§ THE EXERCISE
Reproduce exactly the lines from the one containing "dynamic real-time deformability" through the end of the listing, minus the pictures.

§ DATA ROWS
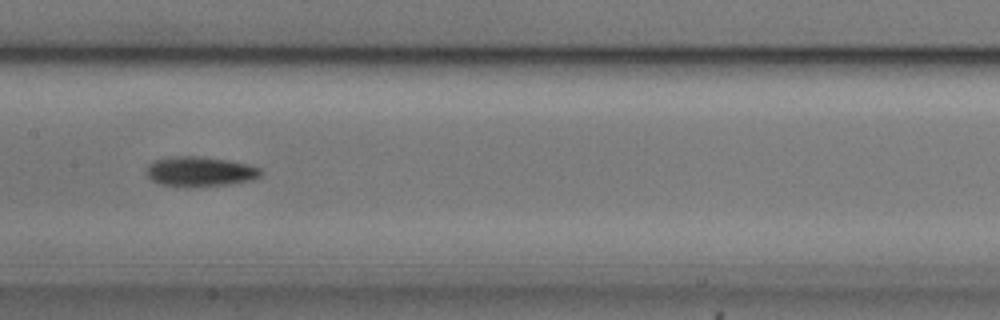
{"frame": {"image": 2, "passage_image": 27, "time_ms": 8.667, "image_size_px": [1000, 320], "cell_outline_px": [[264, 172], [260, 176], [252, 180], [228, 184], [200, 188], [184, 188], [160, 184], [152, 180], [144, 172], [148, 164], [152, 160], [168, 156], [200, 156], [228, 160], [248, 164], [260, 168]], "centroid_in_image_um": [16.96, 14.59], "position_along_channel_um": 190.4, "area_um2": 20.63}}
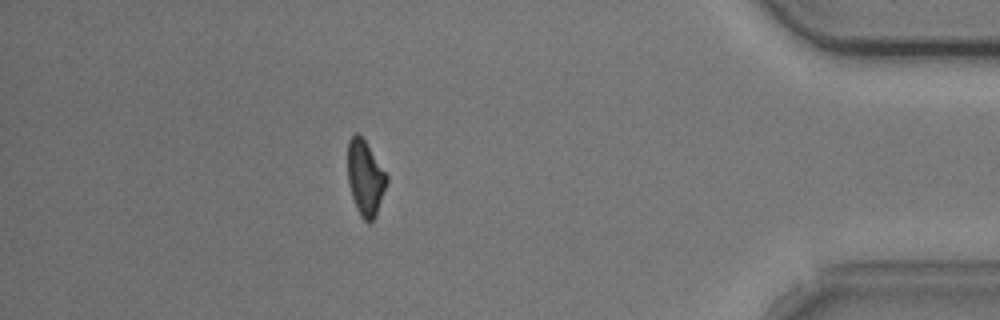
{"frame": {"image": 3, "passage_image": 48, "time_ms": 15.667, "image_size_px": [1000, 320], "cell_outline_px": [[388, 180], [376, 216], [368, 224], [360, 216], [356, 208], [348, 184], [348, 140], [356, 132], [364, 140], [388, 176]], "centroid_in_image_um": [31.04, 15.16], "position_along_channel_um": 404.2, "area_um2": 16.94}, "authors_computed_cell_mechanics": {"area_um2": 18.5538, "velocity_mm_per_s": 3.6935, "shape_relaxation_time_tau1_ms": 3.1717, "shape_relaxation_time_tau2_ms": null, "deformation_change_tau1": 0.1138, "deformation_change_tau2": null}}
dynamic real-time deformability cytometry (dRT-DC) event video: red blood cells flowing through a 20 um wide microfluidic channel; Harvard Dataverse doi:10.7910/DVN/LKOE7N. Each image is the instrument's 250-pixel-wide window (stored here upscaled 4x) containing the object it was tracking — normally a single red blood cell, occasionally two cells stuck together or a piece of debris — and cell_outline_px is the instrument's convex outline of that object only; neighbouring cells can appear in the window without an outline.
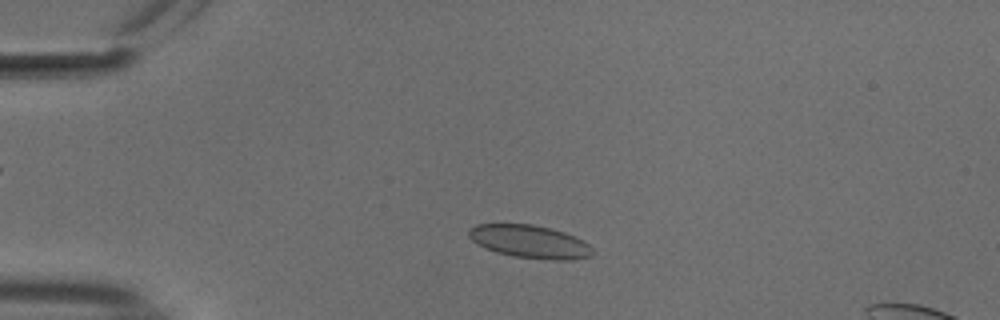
{"species": "common noctule bat (a hibernating species)", "species_latin": "Nyctalus noctula", "temperature_condition": "cold", "stored_images_in_passage": 50, "camera_frame_rate_fps": 3000, "um_per_image_px": 0.085, "animal": {"sex": "male", "body_mass_g": 18.8}, "frame": {"image": 1, "passage_image": 9, "time_ms": 2.667, "image_size_px": [1000, 320], "cell_outline_px": [[592, 256], [572, 260], [552, 260], [512, 256], [496, 252], [484, 248], [472, 240], [468, 236], [468, 228], [476, 224], [532, 224], [552, 228], [564, 232], [584, 240], [592, 248]], "centroid_in_image_um": [45.03, 20.53], "position_along_channel_um": 40.0, "area_um2": 23.99}}
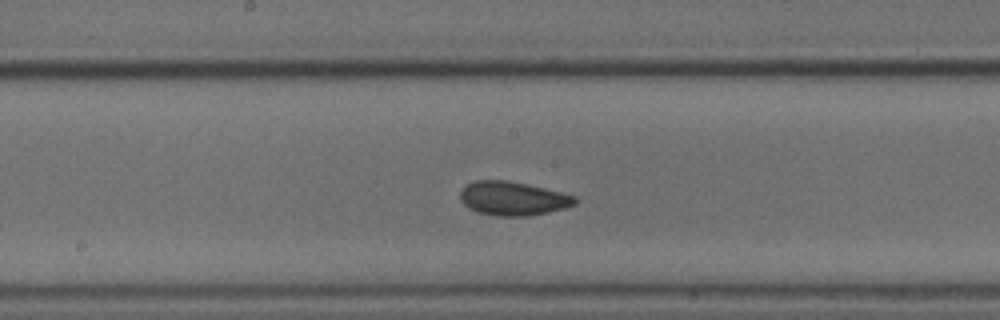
{"frame": {"image": 2, "passage_image": 25, "time_ms": 8.0, "image_size_px": [1000, 320], "cell_outline_px": [[580, 200], [576, 204], [564, 208], [548, 212], [528, 216], [496, 216], [476, 212], [468, 208], [460, 200], [460, 192], [468, 184], [476, 180], [504, 180], [544, 188], [576, 196]], "centroid_in_image_um": [43.6, 16.88], "position_along_channel_um": 204.6, "area_um2": 22.6}}
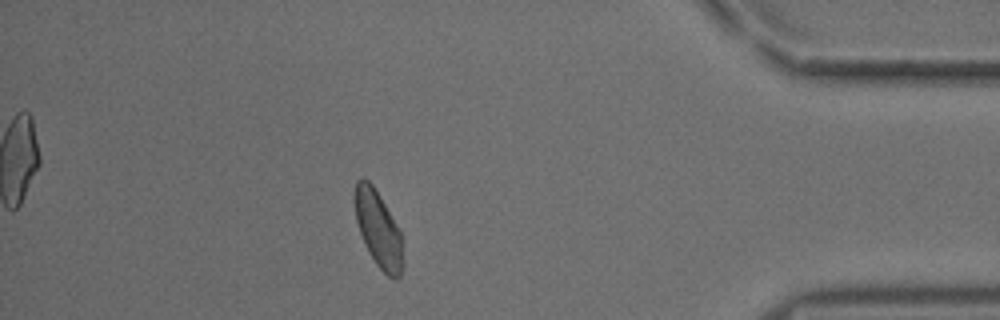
{"frame": {"image": 3, "passage_image": 44, "time_ms": 14.333, "image_size_px": [1000, 320], "cell_outline_px": [[404, 264], [400, 276], [396, 280], [388, 276], [376, 264], [368, 252], [360, 232], [356, 220], [352, 200], [356, 180], [360, 176], [364, 176], [372, 184], [396, 224], [400, 232], [404, 260]], "centroid_in_image_um": [32.12, 19.45], "position_along_channel_um": 403.1, "area_um2": 21.62}, "authors_computed_cell_mechanics": {"area_um2": 22.3397, "velocity_mm_per_s": 3.7179, "shape_relaxation_time_tau1_ms": 3.9863, "shape_relaxation_time_tau2_ms": 0.7034, "deformation_change_tau1": 0.0574, "deformation_change_tau2": 0.0523}}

§ ANSWER TO THIS EXERCISE
dynamic real-time deformability cytometry (dRT-DC) event video: red blood cells flowing through a 20 um wide microfluidic channel; Harvard Dataverse doi:10.7910/DVN/LKOE7N. Each image is the instrument's 250-pixel-wide window (stored here upscaled 4x) containing the object it was tracking — normally a single red blood cell, occasionally two cells stuck together or a piece of debris — and cell_outline_px is the instrument's convex outline of that object only; neighbouring cells can appear in the window without an outline.
{"species": "common noctule bat (a hibernating species)", "species_latin": "Nyctalus noctula", "temperature_condition": "cold", "stored_images_in_passage": 50, "camera_frame_rate_fps": 3000, "um_per_image_px": 0.085, "animal": {"sex": "male", "body_mass_g": 18.8}, "frame": {"image": 1, "passage_image": 9, "time_ms": 2.667, "image_size_px": [1000, 320], "cell_outline_px": [[592, 256], [572, 260], [552, 260], [512, 256], [496, 252], [484, 248], [472, 240], [468, 236], [468, 228], [476, 224], [532, 224], [552, 228], [564, 232], [584, 240], [592, 248]], "centroid_in_image_um": [45.03, 20.53], "position_along_channel_um": 40.0, "area_um2": 23.99}}
{"frame": {"image": 2, "passage_image": 25, "time_ms": 8.0, "image_size_px": [1000, 320], "cell_outline_px": [[580, 200], [576, 204], [564, 208], [548, 212], [528, 216], [496, 216], [476, 212], [468, 208], [460, 200], [460, 192], [468, 184], [476, 180], [504, 180], [544, 188], [576, 196]], "centroid_in_image_um": [43.6, 16.88], "position_along_channel_um": 204.6, "area_um2": 22.6}}
{"frame": {"image": 3, "passage_image": 44, "time_ms": 14.333, "image_size_px": [1000, 320], "cell_outline_px": [[404, 264], [400, 276], [396, 280], [388, 276], [376, 264], [368, 252], [360, 232], [356, 220], [352, 200], [356, 180], [360, 176], [364, 176], [372, 184], [396, 224], [400, 232], [404, 260]], "centroid_in_image_um": [32.12, 19.45], "position_along_channel_um": 403.1, "area_um2": 21.62}, "authors_computed_cell_mechanics": {"area_um2": 22.3397, "velocity_mm_per_s": 3.7179, "shape_relaxation_time_tau1_ms": 3.9863, "shape_relaxation_time_tau2_ms": 0.7034, "deformation_change_tau1": 0.0574, "deformation_change_tau2": 0.0523}}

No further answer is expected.